INSTRUÇÕES DO EXERCÍCIO: Reproduza integralmente, sem nenhuma alteração, o trecho sobre os protestos das mulheres afegãs contra o Talibã.

TRECHO SELECIONADO:

◇ ◇ ◇ ◇ ◇

Dias depois que o governo do Talibã no Afeganistão anunciou em julho que todos os salões de beleza femininos deveriam ser fechados dentro de um mês, vídeos nas mídias sociais mostraram grupos de mulheres protestando nas ruas de Cabul, bem como em suas casas, com muitos segurando cartazes que diziam : “Pão, justiça, trabalho”.
Desde que assumiu Cabul em 15 de agosto de 2021, o governo do Talibã proibiu meninas e mulheres de frenquentar escolas secundárias, faculdades, universidades e de atuar maioria dos empregos, incluindo trabalhar para as Nações Unidas e organizações não governamentais.
As mulheres afegãs reagiram, tomando as ruas para se opor ao Talibã e movendo seus protestos para dentro de casa e online à medida que as prisões e repressões violentas aumentavam, de acordo com pesquisa do Center for Information Resilience, uma organização sem fins lucrativos.

◇ ◇ ◇ ◇ ◇

DADOS FORNECIDOS:
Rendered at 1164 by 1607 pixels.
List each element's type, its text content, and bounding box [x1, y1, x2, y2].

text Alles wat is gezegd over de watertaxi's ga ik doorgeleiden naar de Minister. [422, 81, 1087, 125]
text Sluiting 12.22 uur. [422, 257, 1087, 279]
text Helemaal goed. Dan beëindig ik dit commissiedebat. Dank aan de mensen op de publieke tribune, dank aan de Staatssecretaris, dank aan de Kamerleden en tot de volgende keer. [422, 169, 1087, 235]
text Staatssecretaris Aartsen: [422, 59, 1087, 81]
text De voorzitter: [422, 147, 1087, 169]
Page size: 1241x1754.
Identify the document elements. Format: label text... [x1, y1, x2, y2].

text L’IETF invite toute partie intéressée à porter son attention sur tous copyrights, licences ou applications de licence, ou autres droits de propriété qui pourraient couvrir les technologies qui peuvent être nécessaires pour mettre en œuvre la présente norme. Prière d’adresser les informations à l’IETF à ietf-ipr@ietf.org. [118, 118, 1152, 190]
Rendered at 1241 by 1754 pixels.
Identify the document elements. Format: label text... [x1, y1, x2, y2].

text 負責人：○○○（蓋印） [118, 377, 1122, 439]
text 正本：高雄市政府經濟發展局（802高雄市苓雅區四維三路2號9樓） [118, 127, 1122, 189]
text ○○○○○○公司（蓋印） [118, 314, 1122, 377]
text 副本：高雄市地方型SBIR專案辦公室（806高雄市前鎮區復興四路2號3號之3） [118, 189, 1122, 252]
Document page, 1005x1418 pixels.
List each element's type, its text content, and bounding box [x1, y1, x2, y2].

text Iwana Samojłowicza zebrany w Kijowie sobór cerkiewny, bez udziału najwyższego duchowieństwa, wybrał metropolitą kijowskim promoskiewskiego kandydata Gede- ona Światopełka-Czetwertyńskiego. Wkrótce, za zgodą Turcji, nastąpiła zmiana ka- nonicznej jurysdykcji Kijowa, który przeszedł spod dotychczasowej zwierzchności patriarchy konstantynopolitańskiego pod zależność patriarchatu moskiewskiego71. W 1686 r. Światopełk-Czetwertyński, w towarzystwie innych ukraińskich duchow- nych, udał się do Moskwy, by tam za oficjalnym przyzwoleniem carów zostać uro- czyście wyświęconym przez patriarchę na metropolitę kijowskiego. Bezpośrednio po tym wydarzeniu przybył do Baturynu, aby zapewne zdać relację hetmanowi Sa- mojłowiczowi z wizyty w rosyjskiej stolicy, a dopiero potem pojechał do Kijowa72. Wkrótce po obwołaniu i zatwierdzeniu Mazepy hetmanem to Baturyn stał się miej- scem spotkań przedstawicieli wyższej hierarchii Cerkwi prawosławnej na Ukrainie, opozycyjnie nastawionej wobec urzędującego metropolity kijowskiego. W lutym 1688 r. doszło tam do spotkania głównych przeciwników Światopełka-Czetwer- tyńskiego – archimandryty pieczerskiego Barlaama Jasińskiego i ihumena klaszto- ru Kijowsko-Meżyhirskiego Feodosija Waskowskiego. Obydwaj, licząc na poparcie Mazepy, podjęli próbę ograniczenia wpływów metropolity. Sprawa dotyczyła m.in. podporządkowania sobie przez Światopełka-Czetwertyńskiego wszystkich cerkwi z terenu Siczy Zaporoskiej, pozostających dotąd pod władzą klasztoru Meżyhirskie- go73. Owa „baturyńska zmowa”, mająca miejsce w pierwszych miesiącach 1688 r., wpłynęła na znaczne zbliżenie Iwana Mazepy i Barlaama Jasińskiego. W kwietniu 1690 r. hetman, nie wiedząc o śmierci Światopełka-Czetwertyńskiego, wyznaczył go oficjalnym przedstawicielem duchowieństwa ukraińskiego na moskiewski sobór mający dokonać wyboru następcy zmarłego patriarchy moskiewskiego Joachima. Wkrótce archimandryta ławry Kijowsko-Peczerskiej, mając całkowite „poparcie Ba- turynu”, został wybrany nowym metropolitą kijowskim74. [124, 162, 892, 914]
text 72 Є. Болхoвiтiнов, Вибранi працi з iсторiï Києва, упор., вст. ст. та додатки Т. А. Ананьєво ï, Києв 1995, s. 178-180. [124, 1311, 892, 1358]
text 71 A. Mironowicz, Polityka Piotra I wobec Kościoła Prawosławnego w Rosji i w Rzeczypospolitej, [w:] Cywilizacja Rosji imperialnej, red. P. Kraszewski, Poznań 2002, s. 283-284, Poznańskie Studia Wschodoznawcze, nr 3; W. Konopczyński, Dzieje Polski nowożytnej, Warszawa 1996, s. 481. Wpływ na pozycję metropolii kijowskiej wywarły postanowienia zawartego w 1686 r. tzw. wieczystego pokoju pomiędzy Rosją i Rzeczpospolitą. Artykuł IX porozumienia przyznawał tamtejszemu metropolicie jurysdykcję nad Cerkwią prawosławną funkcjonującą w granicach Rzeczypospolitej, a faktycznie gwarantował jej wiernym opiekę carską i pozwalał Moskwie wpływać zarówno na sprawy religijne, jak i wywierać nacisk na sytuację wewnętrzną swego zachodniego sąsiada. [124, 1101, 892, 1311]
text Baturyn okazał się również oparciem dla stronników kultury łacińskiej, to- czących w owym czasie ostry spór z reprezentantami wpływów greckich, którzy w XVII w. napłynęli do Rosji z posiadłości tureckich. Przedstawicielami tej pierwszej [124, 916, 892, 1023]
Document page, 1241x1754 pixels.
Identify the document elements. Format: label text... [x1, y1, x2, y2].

◇ ◇ ◇ ◇ ◇

RESPOSTA:
Dias depois que o governo do Talibã no Afeganistão anunciou em julho que todos os salões de beleza femininos deveriam ser fechados dentro de um mês, vídeos nas mídias sociais mostraram grupos de mulheres protestando nas ruas de Cabul, bem como em suas casas, com muitos segurando cartazes que diziam : “Pão, justiça, trabalho”.
Desde que assumiu Cabul em 15 de agosto de 2021, o governo do Talibã proibiu meninas e mulheres de frenquentar escolas secundárias, faculdades, universidades e de atuar maioria dos empregos, incluindo trabalhar para as Nações Unidas e organizações não governamentais.
As mulheres afegãs reagiram, tomando as ruas para se opor ao Talibã e movendo seus protestos para dentro de casa e online à medida que as prisões e repressões violentas aumentavam, de acordo com pesquisa do Center for Information Resilience, uma organização sem fins lucrativos.